I considered making my way to the kitchen to try Nat one more time. I didn’t want to call his parents in Georgia and worry them, and I’d already called his place of work. The knot inside me that had started to form the first time I realized his gambling would destroy our lives grew tighter each day. Something wasn’t right with him, and there was no way of finding out unless he answered his phone.

Despite my best promises to myself to be careful with my heart and with his, I found my way to Charlie’s bed each night with a language that we hadn’t defined. I worried this was a charged lovemaking fueled by emotions that could never settle into something real and solid. I swung madly from anger to relief, from hurt to love, from confusion to clarity, and still each night we found each other.

One late night as we stood in the wan light of the kitchen, sneaking a cut of sponge cake and smothering it with clotted cream, I told him: “I want to be careful. I know it doesn’t seem like it, the way I come to you, but all my life I have been trying to fill this mother-shaped hole in my life.”

“I am not leaving.” He kissed me with the taste of sugar on his lips. “Do you regret this?”

“How can I? I have a tinge of guilt, that is true. I’m not being careful with our hearts or anything else. This is how I found myself married to Nat.”

“You married Nat because you were pregnant with Wynnie?”

“No! But because he was… my first.” I blushed. “And last, to be honest. Do you think less of me now?” I wanted to tease him, but I truly needed the answer.

He took me in his arms. “Less? Oh, it’s not possible to think anything but lofty thoughts of you, Clara Harrington. I am right smitten with you, and if we are making you feel guilty, we shall stop right now.” He lifted his hands in the air.

“Do not stop,” I told him. And he kissed me again.

On Sunday, Mother and I took a quiet walk down to Windermere Lake through the two hamlets of Near and Far Sawrey, along the winding road to a ferry dock. This lake was the largest of all fifteen, and Mother pointed across to a bustling town. “It’s a honeypot over there. We prefer the quiet of Sawrey.”

“A honeypot?” I asked.

“Meaning busy. Busy as a bee.”

“I love that,” I told her. “Such a good word.”

That evening, Mother, Pippa, Wynnie, and I sat around the drawing room. Charlie had gone into town to pick up the car from the repair shop, where the fender had finally been fixed after our collision with a cow during the awful day we’d driven here in the fog. I looked out the window at every sound, searching for his headlights. I yearned for him, and I tried to hide it.

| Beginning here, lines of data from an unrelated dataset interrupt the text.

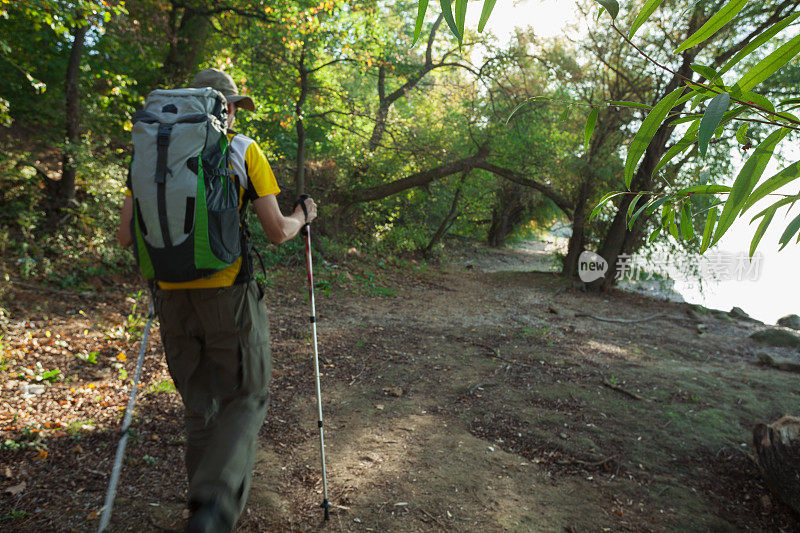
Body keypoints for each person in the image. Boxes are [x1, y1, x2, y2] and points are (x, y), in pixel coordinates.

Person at [117, 68, 317, 532]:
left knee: (199, 400)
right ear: (221, 106)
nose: (234, 113)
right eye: (233, 106)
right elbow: (275, 230)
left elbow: (125, 236)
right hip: (229, 295)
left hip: (169, 300)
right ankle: (213, 507)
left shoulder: (149, 155)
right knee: (247, 395)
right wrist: (303, 216)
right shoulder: (242, 149)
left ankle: (200, 508)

Another Christmas tree had appeared in this room, and it glittered with tinsel and lights in the far corner. Dried fruit and bits and bobs of the outside world hung from its branches—nests and pinecones, bearded lichen and twigs and feathers. Two huge stuffed pheasants perched on the floor at its base. Pippa urged Wynnie to place all her treasures she’d found on the land onto the branches. She called it “Wynnie’s tree.”

“The sequel,” Mother said into the quiet.

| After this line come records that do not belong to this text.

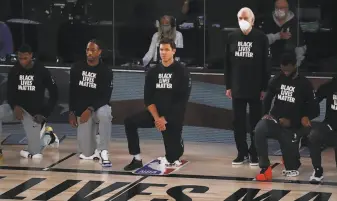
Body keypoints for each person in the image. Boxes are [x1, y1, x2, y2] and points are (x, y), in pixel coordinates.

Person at [123, 38, 191, 171]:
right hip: (155, 114)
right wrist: (157, 118)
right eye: (161, 50)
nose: (163, 53)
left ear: (173, 51)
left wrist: (165, 119)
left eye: (166, 50)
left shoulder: (182, 71)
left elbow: (181, 101)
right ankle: (136, 158)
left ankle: (178, 144)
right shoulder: (153, 72)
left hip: (173, 116)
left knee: (172, 157)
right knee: (129, 122)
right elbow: (148, 99)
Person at [254, 51, 319, 181]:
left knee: (292, 170)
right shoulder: (277, 79)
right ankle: (265, 168)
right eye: (283, 69)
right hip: (276, 121)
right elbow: (267, 99)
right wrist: (265, 113)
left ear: (295, 66)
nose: (285, 72)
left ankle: (292, 157)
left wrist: (302, 118)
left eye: (288, 69)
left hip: (294, 125)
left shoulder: (304, 83)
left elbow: (315, 109)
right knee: (259, 129)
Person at [225, 7, 271, 166]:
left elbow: (266, 64)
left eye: (245, 18)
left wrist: (265, 88)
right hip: (237, 87)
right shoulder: (232, 37)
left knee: (255, 122)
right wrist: (228, 86)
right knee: (237, 122)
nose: (243, 21)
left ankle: (254, 153)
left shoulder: (261, 37)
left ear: (252, 20)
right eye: (240, 18)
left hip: (256, 88)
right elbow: (227, 64)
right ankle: (241, 153)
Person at [5, 44, 59, 159]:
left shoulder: (42, 70)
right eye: (20, 58)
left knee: (35, 154)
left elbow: (54, 94)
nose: (22, 61)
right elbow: (9, 92)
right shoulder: (14, 70)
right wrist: (14, 105)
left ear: (31, 56)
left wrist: (44, 114)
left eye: (25, 58)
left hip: (34, 114)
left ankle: (49, 137)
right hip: (17, 109)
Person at [68, 39, 113, 167]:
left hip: (97, 108)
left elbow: (105, 96)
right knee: (86, 154)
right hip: (82, 111)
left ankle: (104, 150)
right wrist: (71, 112)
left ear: (99, 52)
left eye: (93, 50)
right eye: (88, 50)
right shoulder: (77, 68)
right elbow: (72, 91)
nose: (89, 53)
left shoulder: (106, 71)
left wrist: (90, 109)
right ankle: (95, 141)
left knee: (105, 113)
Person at [300, 76, 337, 182]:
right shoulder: (330, 86)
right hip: (330, 127)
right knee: (314, 135)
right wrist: (305, 115)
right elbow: (312, 102)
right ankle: (317, 170)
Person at [262, 0, 306, 68]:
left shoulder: (294, 23)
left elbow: (300, 45)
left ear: (288, 8)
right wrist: (278, 36)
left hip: (289, 65)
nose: (279, 10)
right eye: (277, 7)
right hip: (269, 64)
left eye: (282, 7)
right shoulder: (268, 21)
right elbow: (260, 41)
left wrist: (298, 62)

I leaned forward and felt the questions about it I’d held tight bubble up. “Yes,” I said. “We still have it. The pages are safe in Bluffton, if that’s what you’re worried about.”

“Oh, dearest, I’m not worried about it. I never want to see the sequel again.”

“What?” Wynnie looked up from the book she was reading and exclaimed, “But I want to read it! I want to know what happens to Emjie.”